[Collected data]
■ ■ ■

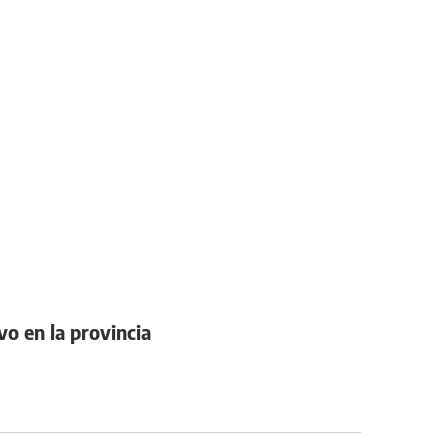
o en la provincia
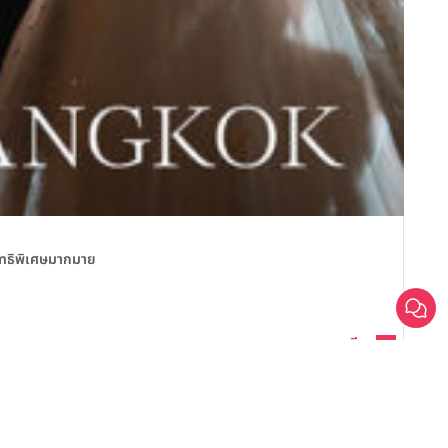
สถานที
สิทธิพิเศษมากมาย
Sailo
Sa
วันน
ดูรายละเอียด
สนใจ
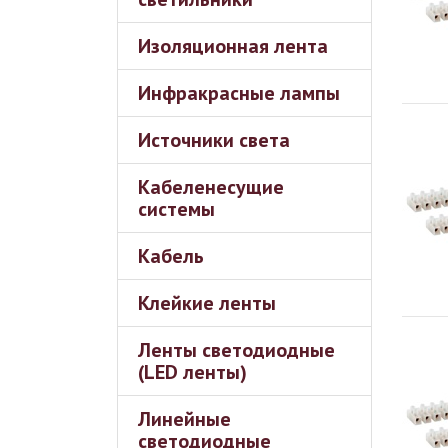
Изоляционная лента
Инфракрасные лампы
Источники света
Кабеленесущие
системы
Кабель
Клейкие ленты
Ленты светодиодные
(LED ленты)
Линейные
светодиодные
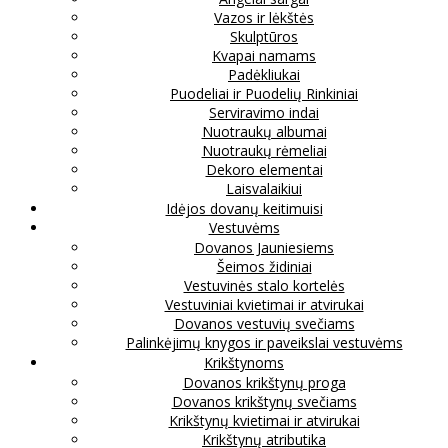
Vazos ir lėkštės
Skulptūros
Kvapai namams
Padėkliukai
Puodeliai ir Puodelių Rinkiniai
Serviravimo indai
Nuotraukų albumai
Nuotraukų rėmeliai
Dekoro elementai
Laisvalaikiui
Idėjos dovanų keitimuisi
Vestuvėms
Dovanos Jauniesiems
Šeimos židiniai
Vestuvinės stalo kortelės
Vestuviniai kvietimai ir atvirukai
Dovanos vestuvių svečiams
Palinkėjimų knygos ir paveikslai vestuvėms
Krikštynoms
Dovanos krikštynų proga
Dovanos krikštynų svečiams
Krikštynų kvietimai ir atvirukai
Krikštynų atributika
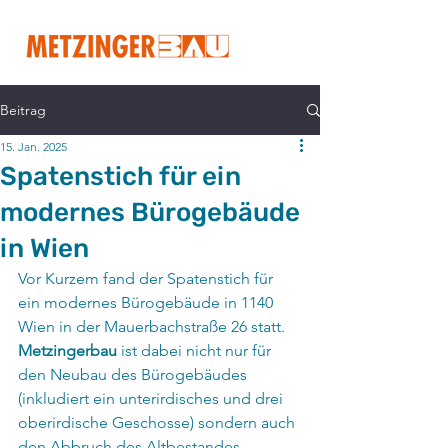
Beitrag
15. Jan. 2025
Spatenstich für ein
modernes Bürogebäude
in Wien
Vor Kurzem fand der Spatenstich für 
ein modernes Bürogebäude in 1140 
Wien in der Mauerbachstraße 26 statt. 
Metzingerbau
 ist dabei nicht nur für 
den Neubau des Bürogebäudes 
(inkludiert ein unterirdisches und drei 
oberirdische Geschosse) sondern auch 
den Abbruch des Altbestandes 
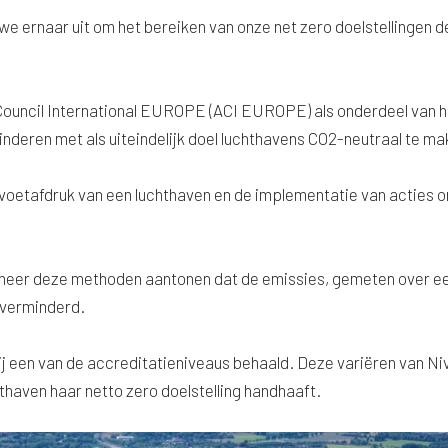
we ernaar uit om het bereiken van onze net zero doelstellingen d
Council International EUROPE (ACI EUROPE) als onderdeel van 
inderen met als uiteindelijk doel luchthavens CO2-neutraal te ma
oetafdruk van een luchthaven en de implementatie van acties 
neer deze methoden aantonen dat de emissies, gemeten over e
 verminderd.
ij een van de accreditatieniveaus behaald. Deze variëren van N
hthaven haar netto zero doelstelling handhaaft.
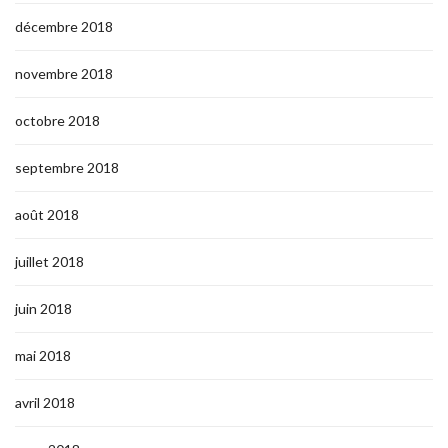
décembre 2018
novembre 2018
octobre 2018
septembre 2018
août 2018
juillet 2018
juin 2018
mai 2018
avril 2018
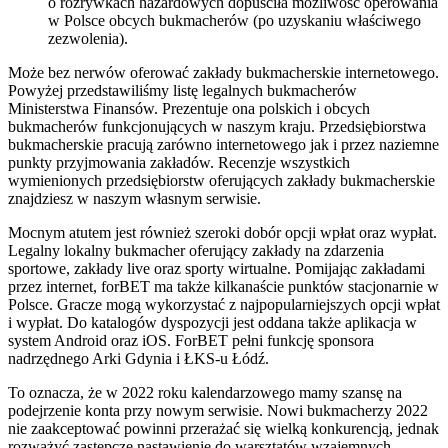
o rozrywkach hazardowych dopuściła możliwość operowania
w Polsce obcych bukmacherów (po uzyskaniu właściwego
zezwolenia).
Może bez nerwów oferować zakłady bukmacherskie internetowego.
Powyżej przedstawiliśmy listę legalnych bukmacherów
Ministerstwa Finansów. Prezentuje ona polskich i obcych
bukmacherów funkcjonujących w naszym kraju. Przedsiębiorstwa
bukmacherskie pracują zarówno internetowego jak i przez naziemne
punkty przyjmowania zakładów. Recenzje wszystkich
wymienionych przedsiębiorstw oferujących zakłady bukmacherskie
znajdziesz w naszym własnym serwisie.
Mocnym atutem jest również szeroki dobór opcji wpłat oraz wypłat.
Legalny lokalny bukmacher oferujący zakłady na zdarzenia
sportowe, zakłady live oraz sporty wirtualne. Pomijając zakładami
przez internet, forBET ma także kilkanaście punktów stacjonarnie w
Polsce. Gracze mogą wykorzystać z najpopularniejszych opcji wpłat
i wypłat. Do katalogów dyspozycji jest oddana także aplikacja w
system Android oraz iOS. ForBET pełni funkcję sponsora
nadrzędnego Arki Gdynia i ŁKS-u Łódź.
To oznacza, że w 2022 roku kalendarzowego mamy szansę na
podejrzenie konta przy nowym serwisie. Nowi bukmacherzy 2022
nie zaakceptować powinni przerażać się wielką konkurencją, jednak
rozważyć zastępcze nastawienie do warsztatów wzajemnych.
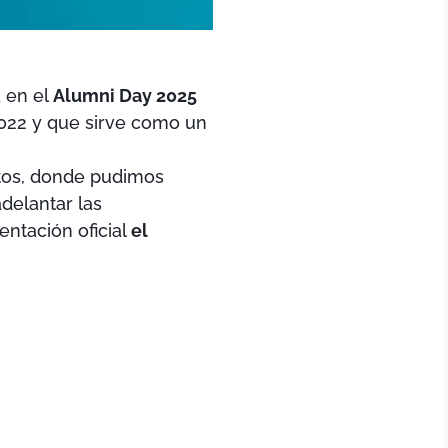
a en el
Alumni Day 2025
2022 y que sirve como un
ntos, donde pudimos
delantar las
entación oficial
el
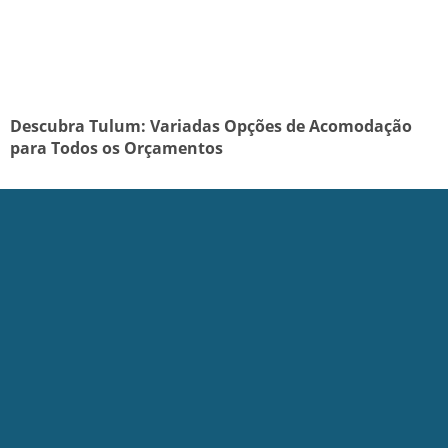
Descubra Tulum: Variadas Opções de Acomodação
para Todos os Orçamentos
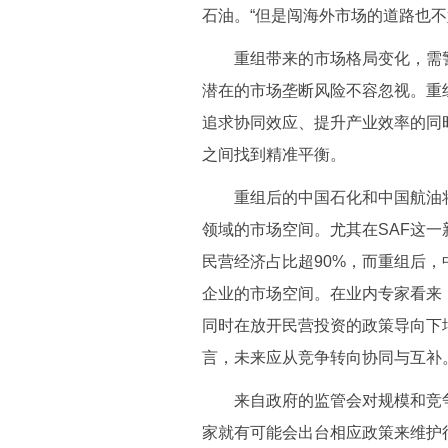
石油。“但是闯海外市场的道路也不
重组带来的市场格局变化，需警
潜在的市场垄断风险不容忽视。重
追求协同效应、提升产业效率的同
之间找到精准平衡。
重组后的中国石化和中国航油将
领域的市场空间。尤其在SAF这一
民营经济占比超90%，而重组后，
企业的市场空间。在业内专家看来
同时在放开民营投资的政策导向下
言，未来应从竞争转向协同与互补
来自政府的监管会对规模和竞争
家就有可能会出台相应政策来维护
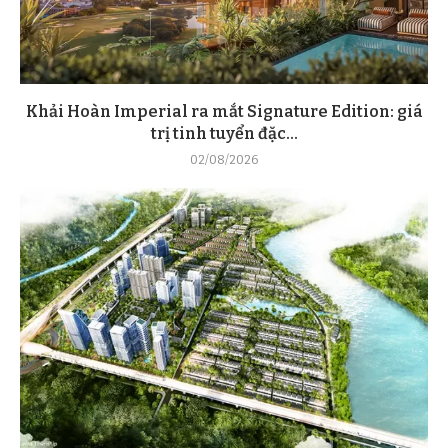
Khải Hoàn Imperial ra mắt Signature Edition: giá
trị tinh tuyển đặc...
02/08/2026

■ ■ ■

Instructions to follow:
Above are some entries. Restate word for word the lines from the one holding "Изоляционная лента" through the one holding "Nuotraukų rėmeliai", but not the pictures.

Reply:
Изоляционная лента
Инфракрасные лампы
Источники света
Кабеленесущие
системы
Кабель
Клейкие ленты
Ленты светодиодные
(LED ленты)
Линейные
светодиодные
Vazos ir lėkštės
Skulptūros
Kvapai namams
Padėkliukai
Puodeliai ir Puodelių Rinkiniai
Serviravimo indai
Nuotraukų albumai
Nuotraukų rėmeliai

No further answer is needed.